Нет, он не слышал, он не хотел слушать. Он думал только о Верочке. Она подарила ему внучку! Это же какое счастье свершилось!
– Вы отказываетесь подписывать? – звучал издалека занудный голос главврача, мешавший ему думать о счастье.
– Да, отказываюсь, отказываюсь, – машинально повторял он.
– Будете требовать разбирательства?
– Буду, буду. Да, надо разобраться. Обязательно надо.
– Тогда нам не о чём больше говорить с Вами.
– Конечно, не о чём. А выписка когда? Когда Верочку выпишут?
– Немедленно покиньте мой кабинет! – приказала врач и демонстративно распахнула дверь настежь.
Егор не помнил, как он оказался в гостинице.
Глава девятнадцатая
Взросление
Леночка всегда чувствовала себя неуверенно с мужчинами, стеснялась их, но в этот раз начала разговор первой.
Очень уж располагающим, искренним был этот человек, неожиданно встретившийся на её пути, да и кукла в руках внучки никак не выходила из головы. Лена была уверена в том, что подобных совпадений не бывает, значит, и Синди в голубом вязаном шарфике – именно та куколка, которую когда-то она дарила Вере Удальцовой по случаю её дня рождения, а мама этой крошечной дедовой внучечки – бывшая подруга.
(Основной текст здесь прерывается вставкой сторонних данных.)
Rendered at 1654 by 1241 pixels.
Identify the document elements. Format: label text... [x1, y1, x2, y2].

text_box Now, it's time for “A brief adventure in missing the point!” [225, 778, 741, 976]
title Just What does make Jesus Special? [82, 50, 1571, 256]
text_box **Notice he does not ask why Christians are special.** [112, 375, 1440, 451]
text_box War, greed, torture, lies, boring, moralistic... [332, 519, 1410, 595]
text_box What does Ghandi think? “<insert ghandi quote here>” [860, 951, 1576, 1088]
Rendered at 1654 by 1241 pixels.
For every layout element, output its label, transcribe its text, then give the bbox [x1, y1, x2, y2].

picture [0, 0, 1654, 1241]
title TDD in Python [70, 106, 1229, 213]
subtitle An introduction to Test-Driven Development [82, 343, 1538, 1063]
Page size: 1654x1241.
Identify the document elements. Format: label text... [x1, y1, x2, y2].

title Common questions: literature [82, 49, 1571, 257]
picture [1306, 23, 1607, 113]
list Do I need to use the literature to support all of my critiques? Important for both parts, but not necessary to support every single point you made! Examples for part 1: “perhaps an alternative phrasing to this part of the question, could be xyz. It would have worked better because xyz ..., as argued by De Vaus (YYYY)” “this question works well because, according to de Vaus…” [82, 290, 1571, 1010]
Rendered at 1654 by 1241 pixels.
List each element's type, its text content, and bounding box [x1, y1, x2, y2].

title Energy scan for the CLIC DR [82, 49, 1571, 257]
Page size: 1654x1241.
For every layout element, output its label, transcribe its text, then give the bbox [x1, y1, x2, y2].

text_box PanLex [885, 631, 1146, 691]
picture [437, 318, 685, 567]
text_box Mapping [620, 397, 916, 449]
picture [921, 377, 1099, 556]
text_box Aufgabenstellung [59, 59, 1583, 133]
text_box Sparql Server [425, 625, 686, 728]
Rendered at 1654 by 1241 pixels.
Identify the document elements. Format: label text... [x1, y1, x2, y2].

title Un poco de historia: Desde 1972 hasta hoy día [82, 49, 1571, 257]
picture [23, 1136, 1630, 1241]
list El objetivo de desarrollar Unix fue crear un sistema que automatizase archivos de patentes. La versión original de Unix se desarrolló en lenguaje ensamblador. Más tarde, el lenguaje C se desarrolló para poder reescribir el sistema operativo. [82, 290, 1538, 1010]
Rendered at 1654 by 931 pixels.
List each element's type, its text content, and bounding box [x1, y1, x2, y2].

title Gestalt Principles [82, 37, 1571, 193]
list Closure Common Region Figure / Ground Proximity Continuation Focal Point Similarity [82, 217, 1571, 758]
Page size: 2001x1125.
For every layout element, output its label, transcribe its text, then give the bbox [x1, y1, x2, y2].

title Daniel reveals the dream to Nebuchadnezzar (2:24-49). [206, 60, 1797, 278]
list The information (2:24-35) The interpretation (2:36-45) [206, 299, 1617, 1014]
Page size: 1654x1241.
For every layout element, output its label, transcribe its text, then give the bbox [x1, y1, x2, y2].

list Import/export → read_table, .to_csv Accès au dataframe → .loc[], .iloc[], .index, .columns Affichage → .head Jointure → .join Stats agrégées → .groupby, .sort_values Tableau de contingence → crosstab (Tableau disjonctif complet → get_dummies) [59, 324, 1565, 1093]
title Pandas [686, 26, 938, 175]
– Я могу увидеться с мамой малышки? Скорее всего, мы – сокурсницы, и она училась в том же институте, что и я.
Глаза Егора Ивановича мгновенно стали печальными.
– Встретиться с ней не получится. Я Вам, Леночка, расскажу эту историю как-нибудь в другой раз, если Вы не возражаете.
Они обменялись адресами, телефонами и договорились о встрече через неделю.
Лена пригласила Егора Ивановича к себе, и он, любивший точность, прибыл в гости без единой минуты опоздания.
Ужастик
Внучку очень заинтересовал музыкальный инструмент, девочка с усердием водила пальчиками по клавишам, а клавиши отзывались незнакомыми ей звуками – то резкими и громкими, то глухими и тихими, это забавляло маленькую пианистку, и она старалась ещё сильнее.
Одинокая Леночкина квартира сразу наполнилась живительной энергией детского присутствия, милой суетой и счастливым смехом восторженного ребёнка.
Гостья смеялась по-особенному: тоненько-тоненько и очень звонко, будто колокольчик ведёт свою собственную мелодию, отличную от басистого фортепиано. Иногда она прерывала свои импровизации, чтобы потрогать чёрные и белые клавиши, ощутить их приятную, глянцевую поверхность, залезть кончиками пальчиков в диезы и бемоли, опуститься вниз, к педалям, придавить каждую из них ладошкой и с хитрой полуулыбкой замереть в ожидании чуда.